Random species effects on occurrence probability in 1992 (ϵo) are shown in Fig. 2. Eurya japonica and Quercus glauca had the largest value, followed by Cleyera japonica, Aucuba japonica Thunb. var. japonica, Ilex crenata Thunb., Photinia glabra (Thunb.) Maxim., and so on. The posterior mean for Eurya japonica and Quercus glauca was 5.71, and this meant that the occurrence probability of the species increased from an overall mean of 3.7%–92.1% (=1∕(1 + exp(3.25 − 5.71))). The 95% CI of the random species effect for Eurya japonica, 4.85–6.62, corresponded to 83.2–96.7% for the occurrence probability for the species. In the same manner, the expected occurrence probabilities were 59.1% for Cleyera japonica, 53.2% for Aucuba japonica, 34.8% for Ilex crenata, and 31.6% for Photinia glabra. On the other hand, Carpinus tschonoskii Maxim., Celtis sinensis, Zanthoxylum ailanthoides Siebold et Zucc., and Triadica sebifera had the smallest values because these species were not detected in 1992 (Fig. 2). The posterior mean for Carpinus tschonoskii was −3.21 on the logit scale and the expected occurrence was 0.2% (=1∕(1 + exp(3.25 + 3.21))) on the probability scale. The 95% CI of the species, −6.08 to −1.11, corresponded to an occurrence probability of 0.0–1.3% on the probability scale.

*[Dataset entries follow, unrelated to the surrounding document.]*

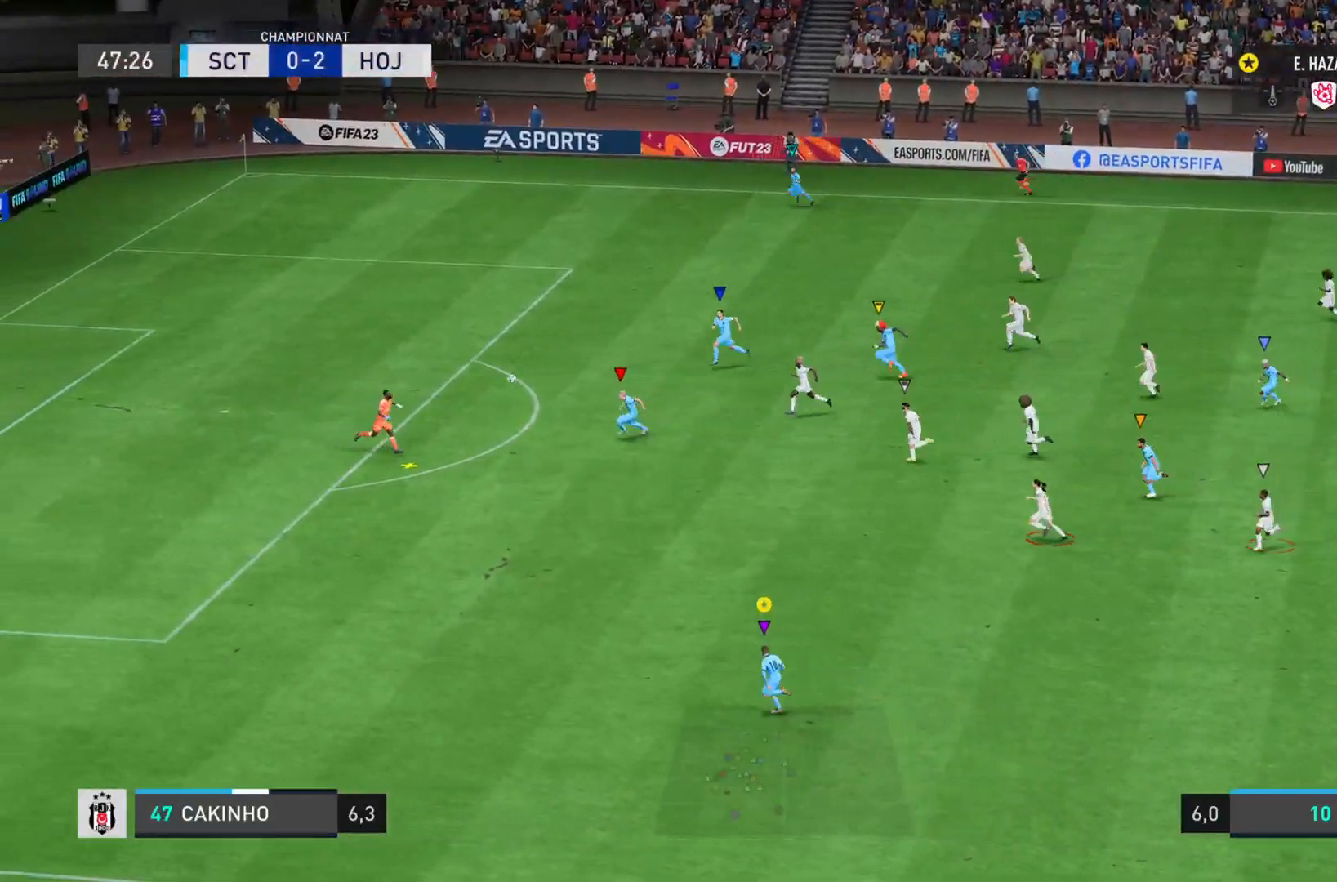
{"buttons": [], "left_stick": "down-right", "right_stick": "right", "events": [[150, "left_stick", "center"], [234, "L2", "down"], [250, "left_stick", "down-right"], [334, "right_stick", "right"], [501, "L2", "up"]]}
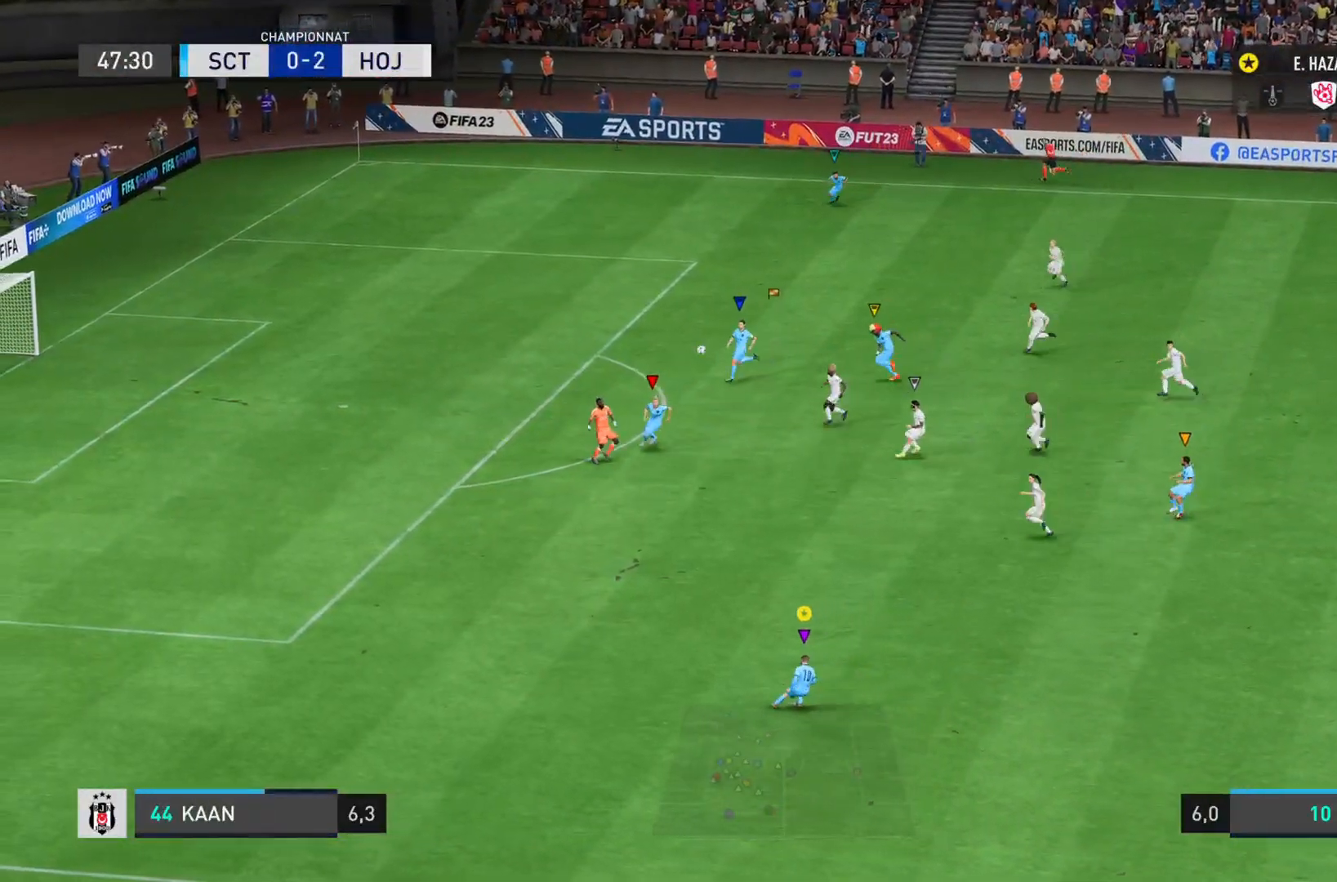
{"buttons": [], "left_stick": "down-right", "right_stick": "right"}
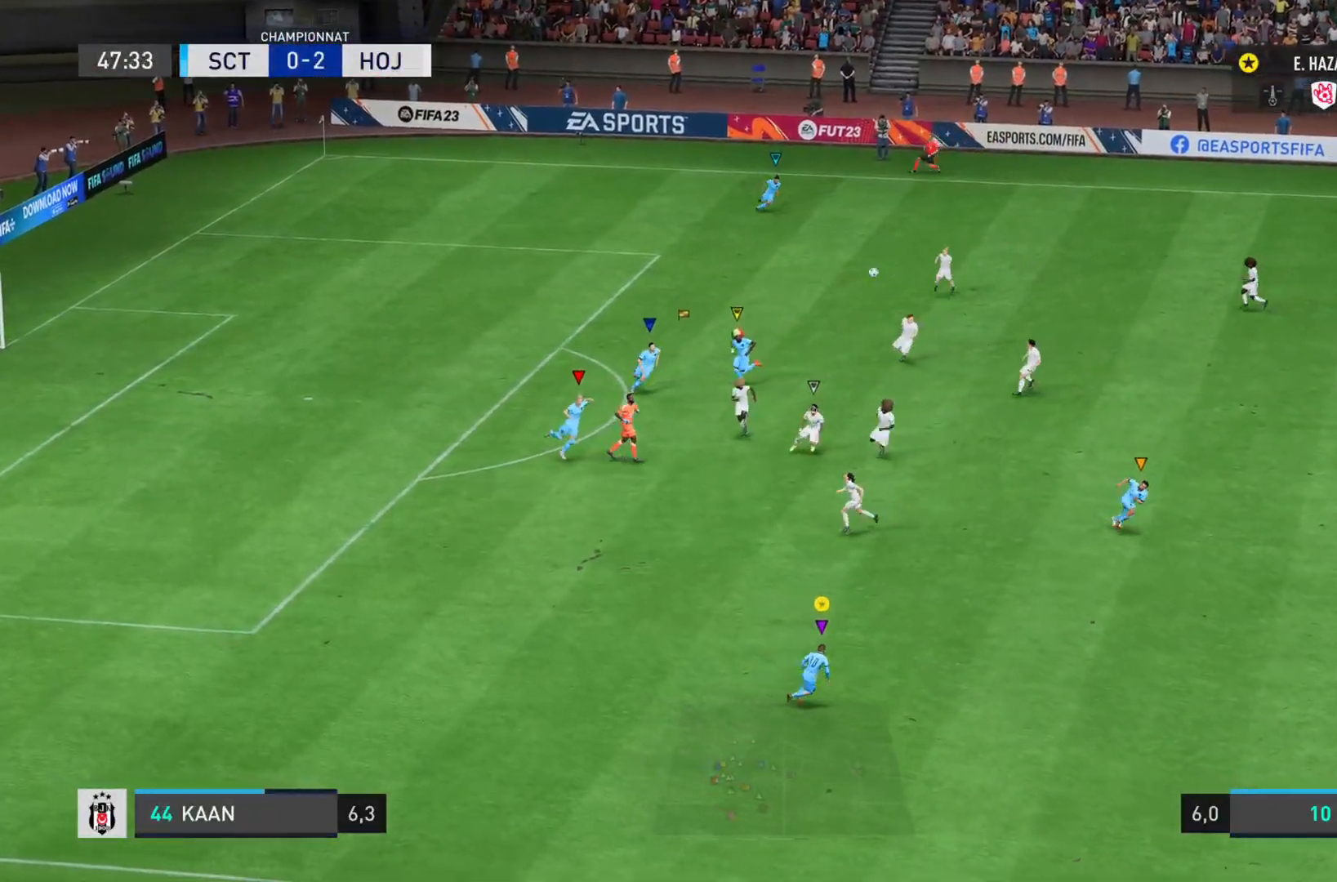
{"buttons": [], "left_stick": "down-right", "right_stick": "right", "events": []}
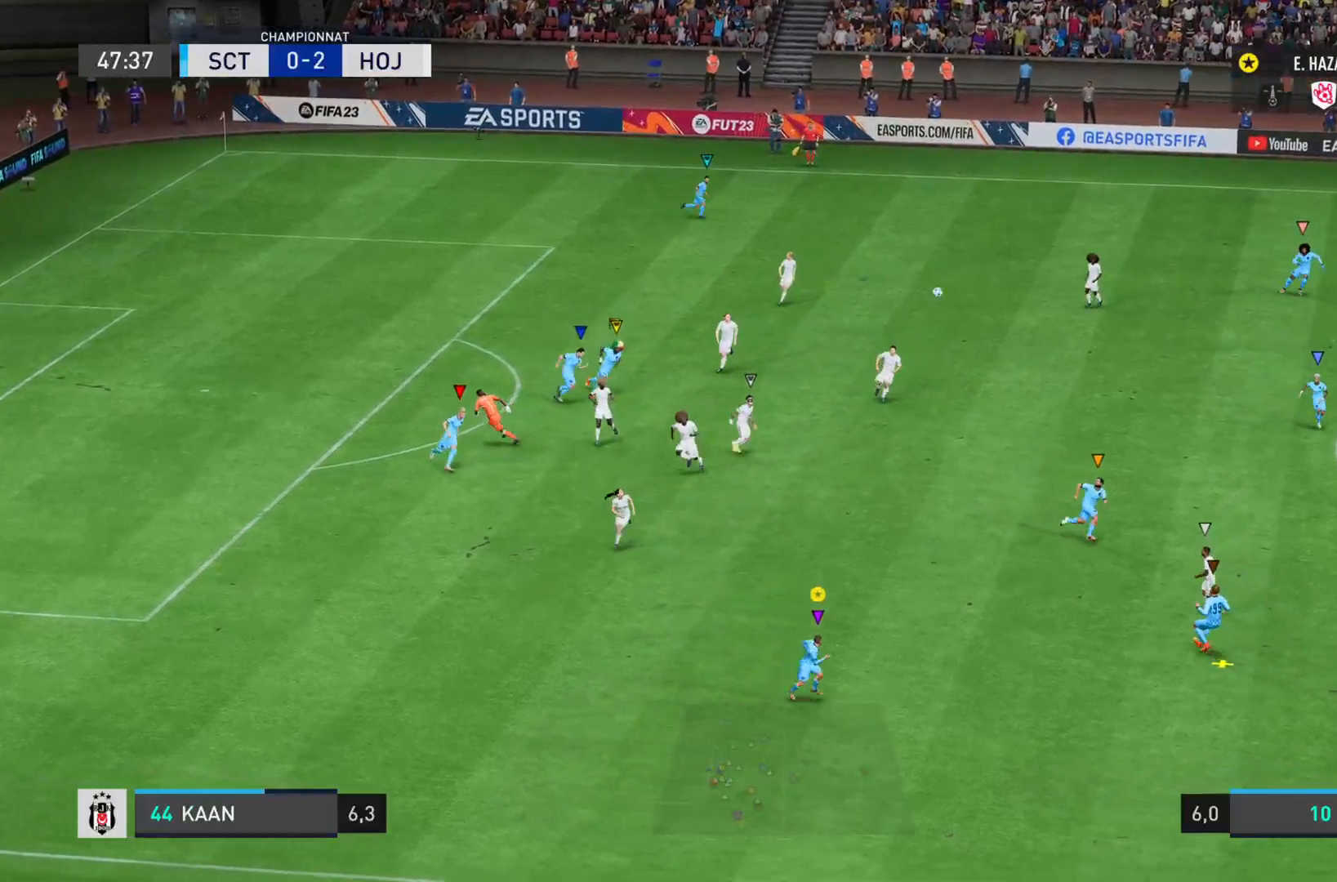
{"buttons": ["L2"], "left_stick": "down-left", "right_stick": "center", "events": [[50, "L2", "down"], [66, "left_stick", "down"], [66, "right_stick", "center"], [333, "left_stick", "down-left"]]}
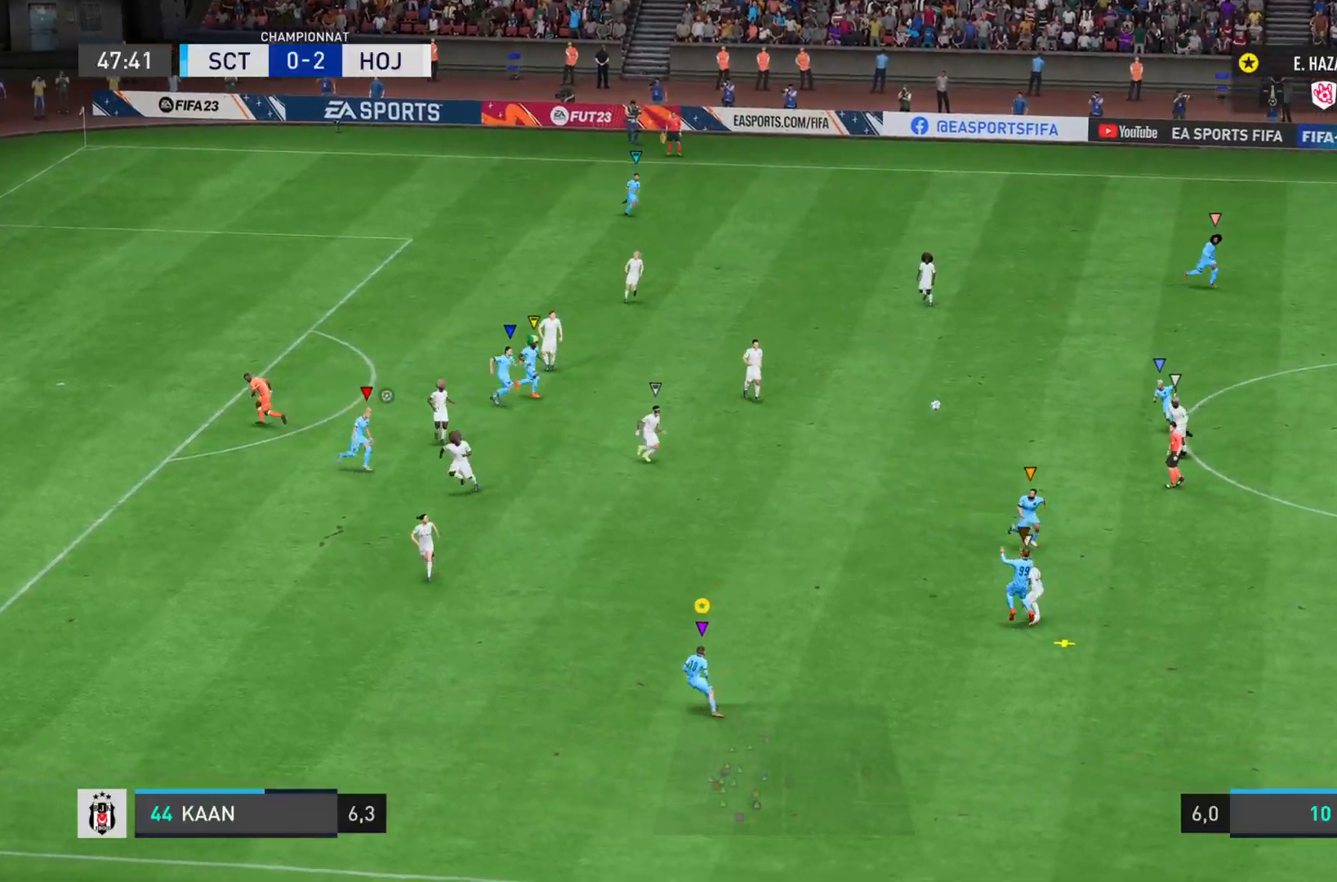
{"buttons": ["L2"], "left_stick": "down-left", "right_stick": "center", "events": []}
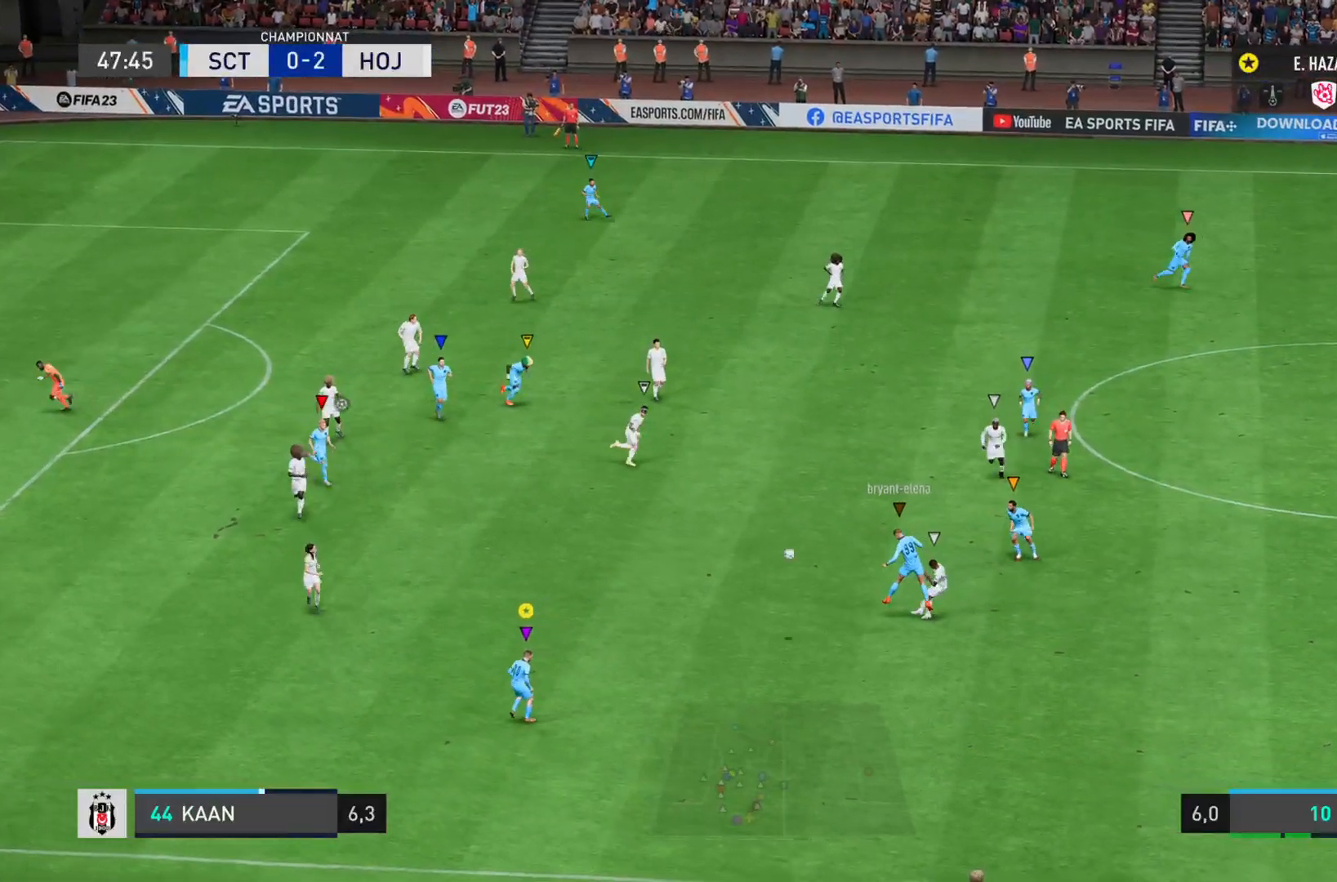
{"buttons": ["L2"], "left_stick": "down-left", "right_stick": "center", "events": []}
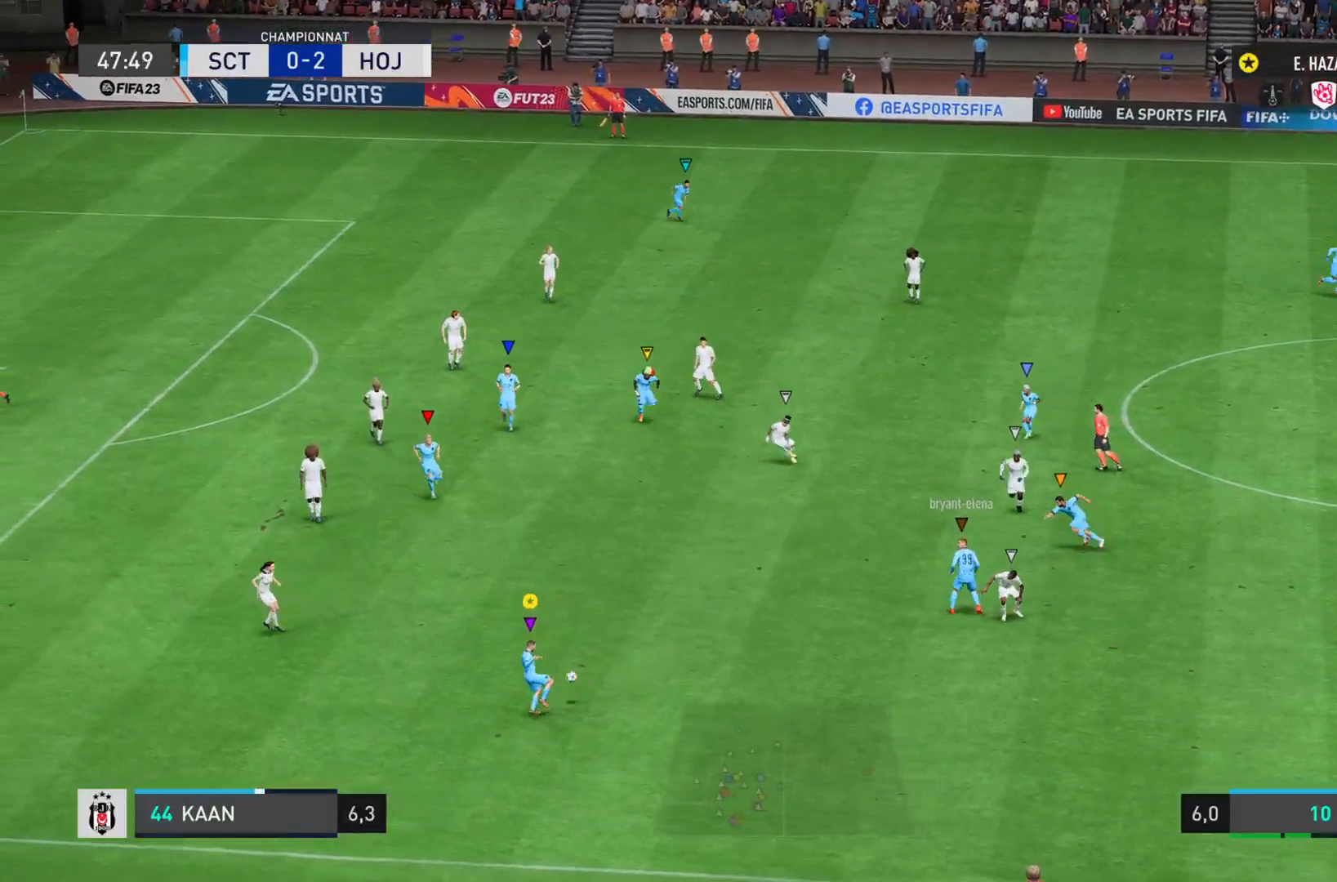
{"buttons": [], "left_stick": "up-left", "right_stick": "center", "events": [[284, "L2", "up"], [350, "left_stick", "up-left"]]}
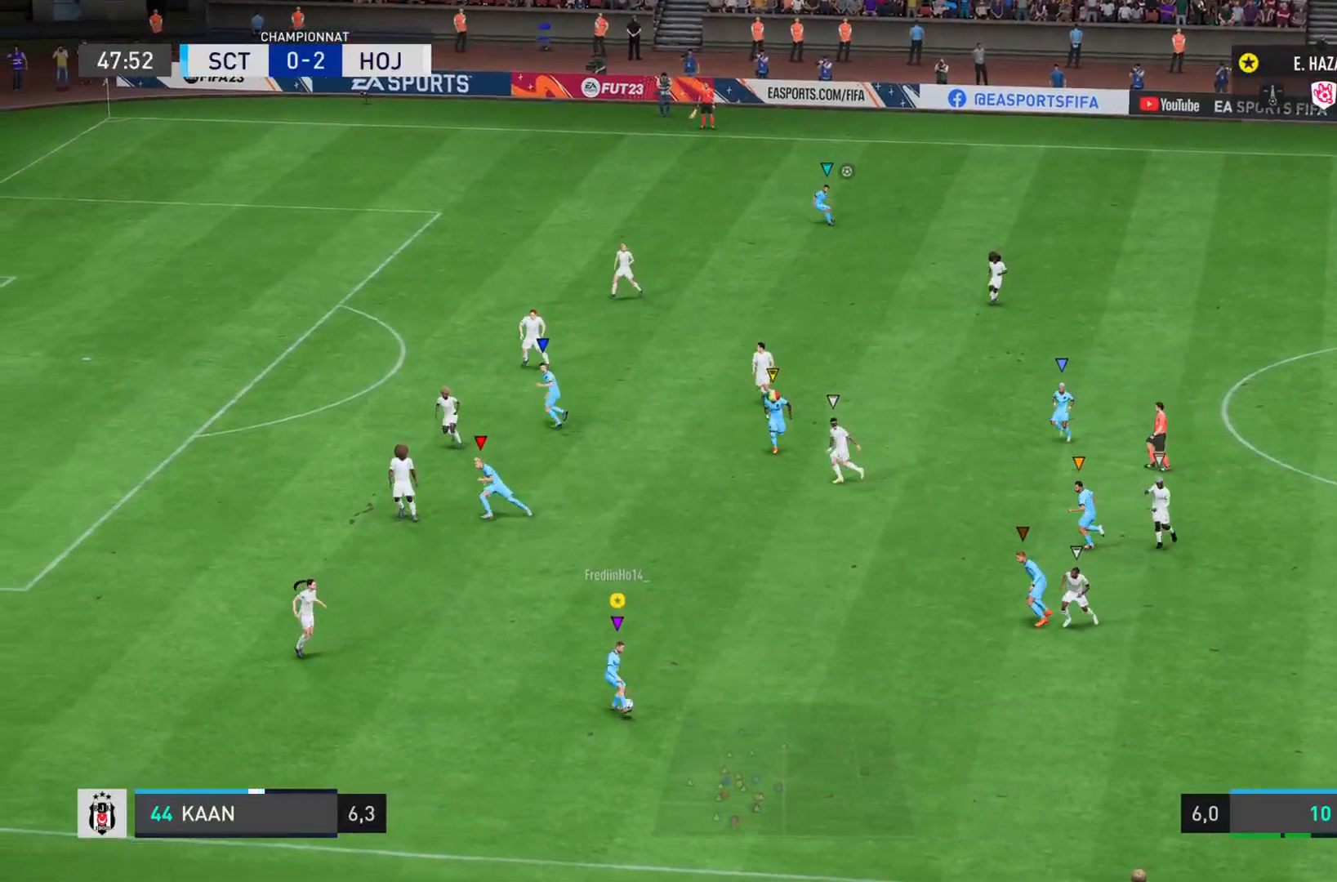
{"buttons": [], "left_stick": "up", "right_stick": "center", "events": [[33, "left_stick", "up"], [66, "L1", "down"], [100, "CROSS", "down"], [267, "CROSS", "up"], [267, "L1", "up"]]}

Random species effects on the intercept of survival from 1992 to 2014 (ϵs) are shown in Fig. 3A. Quercus glauca had the largest value, and Cleyera japonica, Eurya japonica, and Camellia japonica L. followed. The posterior mean of Quercus glauca was 5.93, and the expected survival probability was 96.5% (=1∕(1 + exp(2.60 − 5.93))) without the gap effects. The expected survival probabilities were 88.3% for Cleyera japonica, 76.7% for Eurya japonica, and 55.7% for Camellia japonica. On the other hand, the posterior of Aucuba japonica was less than zero within 95% CI (Fig. 3A). The posterior mean of the random effect was −3.80 and the expected value of survival probability was 0.2%. The posterior mean of Vaccinium bracteatum. Thunb was the second smallest and the value was −3.03; the expected survival probability was 0.4%. Species without surviving individuals had nearly zero means and wider CIs, such as for Zanthoxylum ailanthoides. Random species effects on the survival coefficients of the gap predictor were rather small as absolute values and included zero in their 90% CI for all species (Fig. 3B).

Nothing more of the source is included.